Anyway, she decided to rent a house in a little 1950s tract neighborhood on the other side of downtown from the cute 20s neighborhood I like, so I am trying out both house living and dog living this weekend. Here is what I have learned, in random bullet form:
- walking a dog is fun; picking up hot poop in a Baggie is not.
- this neighborhood is full of cute little ranch houses in varying states of upkeep; I love looking at the colors and teeny yards.
- I forgot which houses had the pit bulls that my friend said never to walk by. Now I know exactly why I should never walk by. (Soooo glad those fences go all around their property)
- the downtown is on flat land by the river and is muggier and full of more mosquitos than where I live. I might like hill views and breezes more than cute and historic places.
- cute and historic places feel pretty dark and hemmed in inside and I might not like that.
- I can see into the neighbor's living room and watch tv with them from her kitchen sink, because there is hardly any side yard.
- this teeny back yard is awesome and just the right size, although mature shade trees mean it must be hard to grow things.
- today I saw a welded scrap metal sculpture in one yard and also talked with a very friendly street preacher who looked like a hippie/biker. He was also walking his dog. I like meeting up with "characters" in a neighborhood; I do not like encountering shifty eyed dudes who appear to be on meth, checking all the cars for any ciggies and loose change.
- oh yeah, and living next to a rented house is a huge crapshoot: the next house over has just been rented by a bunch of Dudebros who do nothing but drink and party all the time. They have set up a beer pong table and trampoline (!) in the front yard and festooned the air above with garlands advertising Bud Light. Good thing she has already put a deposit down on a cheaper place across town! No yard for the dog, unfortunately.
In sum: I have no clue how people buy houses without living in them for a week or two first. How do you know if you like the neighborhood? Or, god forbid, how do you vet the neighbors?

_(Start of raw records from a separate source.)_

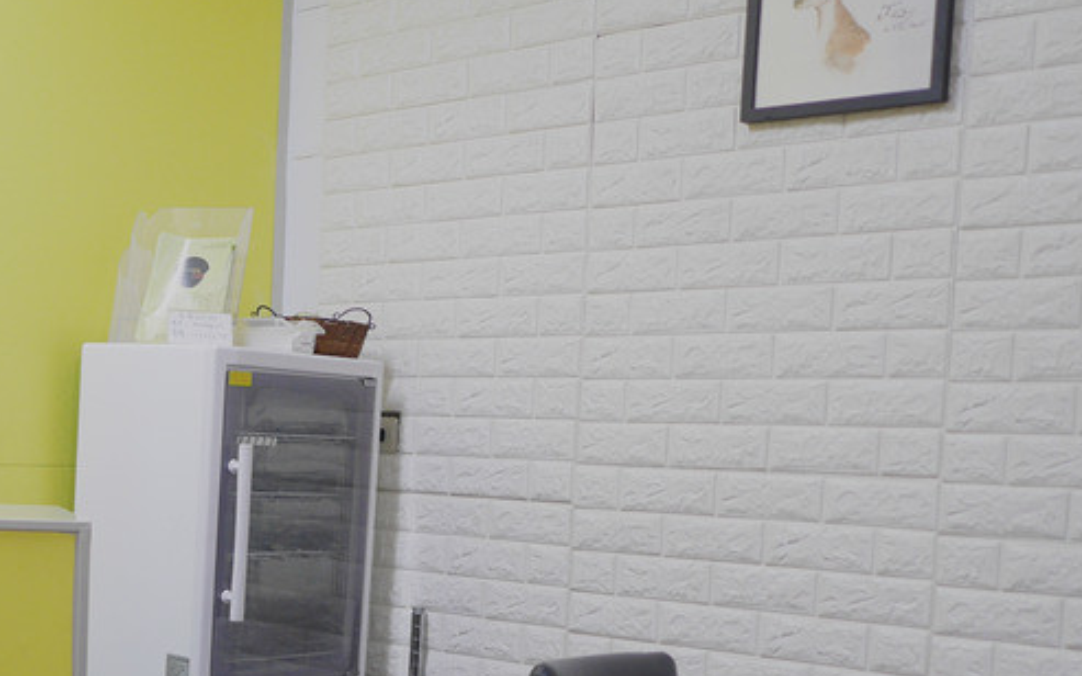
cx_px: 198
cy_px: 552
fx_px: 1710
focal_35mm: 58
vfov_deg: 22.0
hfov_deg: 33.9
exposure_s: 1/80
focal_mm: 15
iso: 200
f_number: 1.7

A good realtor will be attentive to some of these things, and the reasons people prefer/dislike certain areas. (After all, a good realtor is hoping for referrals--and that you might use him or her again in 5-10 years if you sell, and s/he wants your property value to increase, too!)
That's a reason we're in a HOA instead of a neighborhood without one (even though HOA also suck). Given the number of students who buy/sell/rent houses in the town, every few years would be a crapshoot as to who our neighbors would be and there wouldn't be anything we could do about it. That, and the country house we looked at and kind of liked had a huge snake in the goldfish pond which freaked me out, and colleagues lost cats to hawks and owls.
I was struck by the fact that this friend is someone who doesn't want to stay where you are. I had a good friend at HU my first year who had been there for a whole and hated it because he was an adjunct that they piled a bunch of service on without paying him much more. (If I were anything but tenure-track at HU, I'd hate it too.) It was super hard being positive about my job when I was hanging out with someone who was so negative. Fortunately for me, he got an admin job elsewhere and left the state. After that, I was able to settle in to my job much better.
So if your friend leaves, that might be good for you.
Drive by at all hours of the day and night like a creepy weirdo. And also, we literally knocked on the neighbors doors and asked the questions about the hood (which was also a way of vetting them). Again, I felt like a bunch of creepy weirdos but we did it.